Diamond Offshore Drilling 8-K 2012
SECURITIES AND EXCHANGE COMMISSION
WASHINGTON, DC 20549
Pursuant to Section 13 or 15(d) of the
Securities Exchange Act of 1934
Date of report (Date of earliest event reported): May 9, 2012
Diamond Offshore Drilling, Inc.
(Exact Name of Registrant as Specified in Charter)
15415 Katy Freeway
Houston, Texas 77094
(Address of Principal Executive Offices and Zip Code)
Registrants telephone number, including area code: (281) 492-5300
(Former name or former address, if changed since last report)
Check the appropriate line below if the Form 8-K filing is intended to simultaneously satisfy the filing obligation of the registrant under any of the following provisions:
Item 8.01. Other Events
On May 9, 2012, Diamond Offshore Drilling, Inc. (the Company) announced that a subsidiary, Diamond Offshore Drilling Limited, has entered into a turnkey contract with Hyundai Heavy Industries Co., Ltd. (Hyundai) for construction of a new ultra-deepwater drillship with delivery scheduled in the fourth quarter of 2014. Total cost, including commissioning, spares and project management, but excluding capitalized interest, is expected to be approximately $655 million.
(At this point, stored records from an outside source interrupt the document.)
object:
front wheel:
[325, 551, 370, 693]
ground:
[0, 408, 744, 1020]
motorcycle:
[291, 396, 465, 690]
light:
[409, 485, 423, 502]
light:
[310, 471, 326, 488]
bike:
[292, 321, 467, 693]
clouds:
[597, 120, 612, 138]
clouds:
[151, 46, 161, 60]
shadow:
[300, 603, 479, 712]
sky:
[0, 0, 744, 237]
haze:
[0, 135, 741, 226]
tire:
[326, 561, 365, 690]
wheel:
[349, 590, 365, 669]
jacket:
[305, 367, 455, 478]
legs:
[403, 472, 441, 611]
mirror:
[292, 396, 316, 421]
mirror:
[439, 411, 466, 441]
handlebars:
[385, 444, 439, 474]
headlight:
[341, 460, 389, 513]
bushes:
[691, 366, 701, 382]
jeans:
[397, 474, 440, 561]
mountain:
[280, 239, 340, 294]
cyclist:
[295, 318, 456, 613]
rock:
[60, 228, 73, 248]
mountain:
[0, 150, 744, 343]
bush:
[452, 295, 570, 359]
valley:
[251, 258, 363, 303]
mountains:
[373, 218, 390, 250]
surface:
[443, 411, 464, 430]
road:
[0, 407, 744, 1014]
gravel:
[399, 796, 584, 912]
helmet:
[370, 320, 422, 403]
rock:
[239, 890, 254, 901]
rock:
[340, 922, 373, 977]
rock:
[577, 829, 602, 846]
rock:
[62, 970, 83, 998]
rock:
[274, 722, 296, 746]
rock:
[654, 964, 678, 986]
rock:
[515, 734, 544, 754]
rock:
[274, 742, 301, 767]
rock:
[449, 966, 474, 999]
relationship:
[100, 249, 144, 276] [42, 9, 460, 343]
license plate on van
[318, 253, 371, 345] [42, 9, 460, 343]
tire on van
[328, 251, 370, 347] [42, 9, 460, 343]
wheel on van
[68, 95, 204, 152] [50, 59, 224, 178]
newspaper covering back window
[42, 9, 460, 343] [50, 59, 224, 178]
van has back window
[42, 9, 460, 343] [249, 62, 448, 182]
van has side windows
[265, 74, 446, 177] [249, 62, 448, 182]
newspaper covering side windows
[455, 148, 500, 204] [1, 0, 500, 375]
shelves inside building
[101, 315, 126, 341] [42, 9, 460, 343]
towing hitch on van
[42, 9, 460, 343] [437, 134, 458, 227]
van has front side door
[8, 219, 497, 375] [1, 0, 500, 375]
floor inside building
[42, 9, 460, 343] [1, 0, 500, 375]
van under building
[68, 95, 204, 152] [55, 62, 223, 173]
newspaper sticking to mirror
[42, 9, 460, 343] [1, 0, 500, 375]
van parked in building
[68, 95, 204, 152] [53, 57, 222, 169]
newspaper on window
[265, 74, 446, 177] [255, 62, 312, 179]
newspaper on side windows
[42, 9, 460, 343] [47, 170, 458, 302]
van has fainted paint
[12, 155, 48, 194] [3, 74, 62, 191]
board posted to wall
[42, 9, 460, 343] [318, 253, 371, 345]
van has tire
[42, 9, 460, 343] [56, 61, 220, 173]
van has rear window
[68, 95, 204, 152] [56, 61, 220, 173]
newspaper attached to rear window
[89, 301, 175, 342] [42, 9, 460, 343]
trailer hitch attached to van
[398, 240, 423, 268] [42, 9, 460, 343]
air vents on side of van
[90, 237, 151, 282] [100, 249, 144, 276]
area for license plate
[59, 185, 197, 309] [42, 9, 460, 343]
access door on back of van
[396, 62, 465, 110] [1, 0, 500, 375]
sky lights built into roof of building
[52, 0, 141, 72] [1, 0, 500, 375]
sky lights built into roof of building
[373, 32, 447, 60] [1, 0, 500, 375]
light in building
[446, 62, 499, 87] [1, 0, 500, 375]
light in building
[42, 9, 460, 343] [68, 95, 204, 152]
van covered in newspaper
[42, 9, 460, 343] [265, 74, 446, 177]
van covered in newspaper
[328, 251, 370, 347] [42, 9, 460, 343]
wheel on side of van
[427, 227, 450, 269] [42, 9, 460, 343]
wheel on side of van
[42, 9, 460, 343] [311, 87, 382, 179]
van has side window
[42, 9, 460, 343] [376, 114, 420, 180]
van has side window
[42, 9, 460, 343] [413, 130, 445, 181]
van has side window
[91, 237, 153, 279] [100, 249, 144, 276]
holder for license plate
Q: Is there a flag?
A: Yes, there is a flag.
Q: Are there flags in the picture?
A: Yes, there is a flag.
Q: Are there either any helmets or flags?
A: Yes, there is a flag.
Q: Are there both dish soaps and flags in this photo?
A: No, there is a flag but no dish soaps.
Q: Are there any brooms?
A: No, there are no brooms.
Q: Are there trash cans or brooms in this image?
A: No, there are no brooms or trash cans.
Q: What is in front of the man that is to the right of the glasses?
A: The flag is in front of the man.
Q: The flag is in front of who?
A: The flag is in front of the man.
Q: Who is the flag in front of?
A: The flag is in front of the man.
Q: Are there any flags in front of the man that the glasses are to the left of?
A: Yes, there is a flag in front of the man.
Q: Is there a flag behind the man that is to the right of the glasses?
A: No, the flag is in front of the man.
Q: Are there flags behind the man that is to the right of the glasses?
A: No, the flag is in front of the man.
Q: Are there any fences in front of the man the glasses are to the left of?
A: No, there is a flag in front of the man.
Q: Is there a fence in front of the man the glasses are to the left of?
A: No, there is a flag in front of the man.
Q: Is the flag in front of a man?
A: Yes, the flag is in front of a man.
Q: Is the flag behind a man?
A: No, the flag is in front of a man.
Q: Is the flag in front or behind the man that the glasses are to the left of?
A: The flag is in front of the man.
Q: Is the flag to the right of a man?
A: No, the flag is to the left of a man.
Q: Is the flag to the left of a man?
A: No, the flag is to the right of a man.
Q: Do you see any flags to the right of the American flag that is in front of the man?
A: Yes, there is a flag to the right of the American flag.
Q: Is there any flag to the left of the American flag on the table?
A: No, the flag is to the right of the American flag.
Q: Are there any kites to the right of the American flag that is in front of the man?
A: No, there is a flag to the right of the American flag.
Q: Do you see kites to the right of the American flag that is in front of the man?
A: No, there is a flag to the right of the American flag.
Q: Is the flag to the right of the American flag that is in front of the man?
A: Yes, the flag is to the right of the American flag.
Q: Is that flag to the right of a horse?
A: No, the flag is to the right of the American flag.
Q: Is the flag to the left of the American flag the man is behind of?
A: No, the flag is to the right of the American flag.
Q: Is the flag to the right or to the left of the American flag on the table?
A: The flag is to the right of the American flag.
The new drillship, to be named Ocean BlackLion, will be of the same design as the Companys three units currently on order with Hyundai. Design specifications include dynamic-positioning, dual activity capability, a maximum hook-load capacity of 1,250 tons, and operating capability at water depths up to 12,000 feet, though initially outfitted for operation at 10,000 feet. The unit will also feature two seven-ram blowout preventer (BOP) stacks, with the second available for use as a spare.
The Company has elected to equip its previously announced drillships now under construction with an additional seven-ram BOP to improve rig reliability. The cost to add a second BOP is approximately $34 million, bringing the average total price for each of the previously announced drillships to approximately $640 million.
The Company also announced that it has completed the sale of four jack-up drilling rigs in two separate transactions. The Ocean Heritage was sold for $45 million in cash, and the cold stacked mat-supported rigs Ocean Champion, Ocean Crusader, and Ocean Drake were together sold for $10 million in cash; all four units were held for sale in the Companys first-quarter financial results.
Filed herewith is a copy of such press release.
Statements in this report that contain forward-looking statements within the meaning of Section 27A of the Securities Act of 1933, as amended, and Section 21E of the Securities Exchange Act of 1934, as amended, include, but are not limited to, statements concerning future costs, sources of funds, timing of construction and delivery, future market conditions, rig design and capabilities, competition, future returns and future utilization and profitability. Such statements are inherently subject to a variety of assumptions, risks and uncertainties that could cause actual results to differ materially from those anticipated, estimated or projected. A discussion of the risk factors that could impact these areas and the Companys overall business and financial performance can be found in the Companys reports and other documents filed with the Securities and Exchange Commission. These factors include, among others, general economic and business conditions, contract cancellation, changes in oil and natural gas prices, operating risks, casualty losses, industry fleet capacity, changes in foreign and domestic oil and gas exploration and production activity, competition, changes in foreign, political, social and economic conditions, regulatory initiatives and compliance with governmental regulations, customer preferences and various other matters, many of which are beyond the Companys control. Given these concerns, investors and analysts should not place undue reliance on forward-looking statements. Each forward-looking statement speaks
only as of the date of this report. The Company expressly disclaims any obligation or undertaking to release publicly any updates or revisions to any forward-looking statement to reflect any change in the Companys expectations with regard thereto or any change in events, conditions or circumstances on which any forward-looking statement is based.
Item 9.01. Financial Statements and Exhibits
Pursuant to the requirements of the Securities Exchange Act of 1934, the Company has duly caused this report to be signed on its behalf by the undersigned hereunto duly authorized.